◆ **QUOTED TEXT**
__________
Eager Execution

本文介绍了TensorFlow 2.0中Eager Execution的特性,如直观接口、快速迭代、调试方便和动态控制流。它演示了如何在Python环境中轻松使用TensorFlow,计算梯度,训练模型,并展示了变量和优化器的使用,以及如何结合TensorBoard进行模型可视化。

参考 Tensorflow学习——Eager Execution - 云+社区 - 腾讯云

TensorFlow's eager execution is an imperative programming environment that evaluates operations immediately, without building graphs: operations return concrete values instead of constructing a computational graph to run later. This makes it easy to get started with TensorFlow and debug models, and it reduces boilerplate as well. To follow along with this guide, run the code samples below in an interactive python interpreter.

Eager execution is a flexible machine learning platform for research and experimentation, providing:

  • An intuitive interface—Structure your code naturally and use Python data structures. Quickly iterate on small models and small data.
  • Easier debugging—Call ops directly to inspect running models and test changes. Use standard Python debugging tools for immediate error reporting.
  • Natural control flow—Use Python control flow instead of graph control flow, simplifying the specification of dynamic models.

Eager execution supports most TensorFlow operations and GPU acceleration.

Note: Some models may experience increased overhead with eager execution enabled. Performance improvements are ongoing, but please file a bug if you find a problem and share your benchmarks.

Setup and basic usage

from __future__ import absolute_import, division, print_function, unicode_literals
import os

import tensorflow as tf

import cProfile

In Tensorflow 2.0, eager execution is enabled by default.

tf.executing_eagerly()
True

Now you can run TensorFlow operations and the results will return immediately:

x = [[2.]]
m = tf.matmul(x, x)
print("hello, {}".format(m))
__________
◆ **A block of data**
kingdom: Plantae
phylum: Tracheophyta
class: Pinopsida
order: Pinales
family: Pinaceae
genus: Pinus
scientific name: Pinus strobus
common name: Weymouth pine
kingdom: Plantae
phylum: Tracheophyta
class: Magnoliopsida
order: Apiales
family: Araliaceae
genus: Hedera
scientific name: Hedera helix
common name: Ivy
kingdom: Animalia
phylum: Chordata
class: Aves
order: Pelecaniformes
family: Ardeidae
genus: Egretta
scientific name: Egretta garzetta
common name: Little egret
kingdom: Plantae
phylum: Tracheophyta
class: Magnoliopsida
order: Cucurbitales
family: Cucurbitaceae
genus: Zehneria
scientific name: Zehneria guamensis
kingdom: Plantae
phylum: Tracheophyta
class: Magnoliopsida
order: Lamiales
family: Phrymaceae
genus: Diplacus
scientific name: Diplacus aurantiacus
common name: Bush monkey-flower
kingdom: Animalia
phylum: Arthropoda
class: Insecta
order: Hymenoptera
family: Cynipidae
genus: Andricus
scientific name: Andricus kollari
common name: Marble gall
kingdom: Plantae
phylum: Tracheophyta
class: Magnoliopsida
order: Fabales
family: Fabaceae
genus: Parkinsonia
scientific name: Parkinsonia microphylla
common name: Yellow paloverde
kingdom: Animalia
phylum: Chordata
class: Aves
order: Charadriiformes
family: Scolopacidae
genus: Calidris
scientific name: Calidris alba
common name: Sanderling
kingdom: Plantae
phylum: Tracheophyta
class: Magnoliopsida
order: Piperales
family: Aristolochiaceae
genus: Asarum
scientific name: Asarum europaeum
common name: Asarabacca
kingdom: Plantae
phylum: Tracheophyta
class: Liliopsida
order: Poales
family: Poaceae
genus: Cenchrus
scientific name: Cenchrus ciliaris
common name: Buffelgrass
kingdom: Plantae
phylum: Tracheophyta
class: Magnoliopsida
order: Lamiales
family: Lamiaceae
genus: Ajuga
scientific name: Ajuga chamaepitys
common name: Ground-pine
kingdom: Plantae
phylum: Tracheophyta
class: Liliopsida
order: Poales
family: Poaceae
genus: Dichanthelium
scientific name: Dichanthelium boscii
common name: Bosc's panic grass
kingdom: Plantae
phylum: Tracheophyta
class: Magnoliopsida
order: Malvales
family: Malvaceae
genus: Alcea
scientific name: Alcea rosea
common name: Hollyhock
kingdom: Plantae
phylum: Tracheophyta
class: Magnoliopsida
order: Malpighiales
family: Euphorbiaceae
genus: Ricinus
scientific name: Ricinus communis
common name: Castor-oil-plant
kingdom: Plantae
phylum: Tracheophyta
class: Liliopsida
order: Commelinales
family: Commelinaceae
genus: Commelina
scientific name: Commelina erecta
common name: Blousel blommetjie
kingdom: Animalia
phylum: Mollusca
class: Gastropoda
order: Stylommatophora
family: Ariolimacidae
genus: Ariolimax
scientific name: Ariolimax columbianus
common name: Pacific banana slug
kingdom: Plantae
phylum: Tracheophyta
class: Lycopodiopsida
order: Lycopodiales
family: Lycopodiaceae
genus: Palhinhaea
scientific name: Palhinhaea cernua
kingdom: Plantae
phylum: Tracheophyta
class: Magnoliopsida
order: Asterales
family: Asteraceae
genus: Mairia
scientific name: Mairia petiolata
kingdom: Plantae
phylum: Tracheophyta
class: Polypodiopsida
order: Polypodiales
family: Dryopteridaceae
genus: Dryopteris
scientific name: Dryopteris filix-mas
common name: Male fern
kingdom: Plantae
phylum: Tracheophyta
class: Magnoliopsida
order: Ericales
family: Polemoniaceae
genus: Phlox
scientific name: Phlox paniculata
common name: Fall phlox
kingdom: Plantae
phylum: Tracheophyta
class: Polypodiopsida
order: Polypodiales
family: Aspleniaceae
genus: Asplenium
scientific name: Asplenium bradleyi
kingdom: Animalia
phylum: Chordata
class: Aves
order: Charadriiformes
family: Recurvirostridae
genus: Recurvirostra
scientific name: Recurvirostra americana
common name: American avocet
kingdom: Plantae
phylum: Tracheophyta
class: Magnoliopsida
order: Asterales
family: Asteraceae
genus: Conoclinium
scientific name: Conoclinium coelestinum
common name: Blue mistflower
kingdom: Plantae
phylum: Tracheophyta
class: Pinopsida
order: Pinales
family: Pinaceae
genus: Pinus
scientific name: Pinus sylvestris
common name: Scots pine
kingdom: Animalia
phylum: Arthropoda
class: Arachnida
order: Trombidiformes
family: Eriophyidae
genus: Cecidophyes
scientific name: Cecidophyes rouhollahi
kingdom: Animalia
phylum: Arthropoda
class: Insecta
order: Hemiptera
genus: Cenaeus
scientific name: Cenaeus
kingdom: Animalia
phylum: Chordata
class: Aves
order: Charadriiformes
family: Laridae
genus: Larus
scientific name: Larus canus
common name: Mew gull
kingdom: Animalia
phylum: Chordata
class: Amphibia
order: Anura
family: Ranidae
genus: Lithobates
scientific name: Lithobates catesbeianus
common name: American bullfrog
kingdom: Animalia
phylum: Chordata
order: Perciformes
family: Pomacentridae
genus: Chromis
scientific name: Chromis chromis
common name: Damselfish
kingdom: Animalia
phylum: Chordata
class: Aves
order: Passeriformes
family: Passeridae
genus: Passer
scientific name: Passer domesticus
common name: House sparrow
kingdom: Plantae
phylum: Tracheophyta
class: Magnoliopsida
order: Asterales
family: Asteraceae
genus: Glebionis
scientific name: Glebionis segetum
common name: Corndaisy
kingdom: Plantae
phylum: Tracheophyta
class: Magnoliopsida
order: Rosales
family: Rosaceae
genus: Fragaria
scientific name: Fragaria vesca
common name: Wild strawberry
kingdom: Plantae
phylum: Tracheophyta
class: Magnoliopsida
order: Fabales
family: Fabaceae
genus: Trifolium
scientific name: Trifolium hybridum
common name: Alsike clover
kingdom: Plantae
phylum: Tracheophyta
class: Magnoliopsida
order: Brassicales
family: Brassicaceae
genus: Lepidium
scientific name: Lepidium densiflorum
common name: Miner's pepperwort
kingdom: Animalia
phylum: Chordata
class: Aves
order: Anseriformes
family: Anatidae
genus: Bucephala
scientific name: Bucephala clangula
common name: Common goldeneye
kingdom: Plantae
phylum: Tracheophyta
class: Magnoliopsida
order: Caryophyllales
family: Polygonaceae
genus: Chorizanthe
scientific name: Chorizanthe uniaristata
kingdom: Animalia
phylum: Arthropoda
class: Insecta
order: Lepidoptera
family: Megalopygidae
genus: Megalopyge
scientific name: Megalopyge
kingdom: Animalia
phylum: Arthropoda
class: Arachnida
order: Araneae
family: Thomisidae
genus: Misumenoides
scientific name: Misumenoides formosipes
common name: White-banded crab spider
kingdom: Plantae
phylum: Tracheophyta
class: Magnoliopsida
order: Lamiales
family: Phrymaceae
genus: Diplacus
__________
◆ **EXERCISE SET**
A) Answer the following from the eager execution text.
(i) Besides most TensorFlow operations, what does eager execution support?
(ii) What is the default state of eager execution in TensorFlow 2.0?
(iii) According to the note, what may some models experience with eager execution enabled?
B) Write the next part of the eager execution text, picking up after its final line of code.

◆ **EXPECTED RESULTS**
A)
(i) GPU acceleration.
(ii) It is enabled by default.
(iii) Increased overhead.

B)
Output:
--------------
hello, [[4.]]
--------------

Enabling eager execution changes how TensorFlow operations behave—now they immediately evaluate and return their values to Python. tf.Tensor objects reference concrete values instead of symbolic handles to nodes in a computational graph. Since there isn't a computational graph to build and run later in a session, it's easy to inspect results using print() or a debugger. Evaluating, printing, and checking tensor values does not break the flow for computing gradients.

Eager execution works nicely with NumPy. NumPy operations accept tf.Tensor arguments. TensorFlow math operations convert Python objects and NumPy arrays to tf.Tensor objects. The tf.Tensor.numpy method returns the object's value as a NumPy ndarray.

a = tf.constant([[1, 2],
                 [3, 4]])
print(a)


Output:
-------------------------------------
tf.Tensor(
[[1 2]
 [3 4]], shape=(2, 2), dtype=int32)
-------------------------------------

# Broadcasting support
b = tf.add(a, 1)
print(b)

Output:
-------------------------------------
tf.Tensor(
[[2 3]
 [4 5]], shape=(2, 2), dtype=int32)
-------------------------------------

# Operator overloading is supported
print(a * b)

Output:
--------------------------------------
tf.Tensor(
[[ 2  6]
 [12 20]], shape=(2, 2), dtype=int32)
--------------------------------------

# Use NumPy values
import numpy as np

c = np.multiply(a, b)
print(c)

Output:
----------
[[ 2  6]
 [12 20]]
----------

# Obtain numpy value from a tensor:
print(a.numpy())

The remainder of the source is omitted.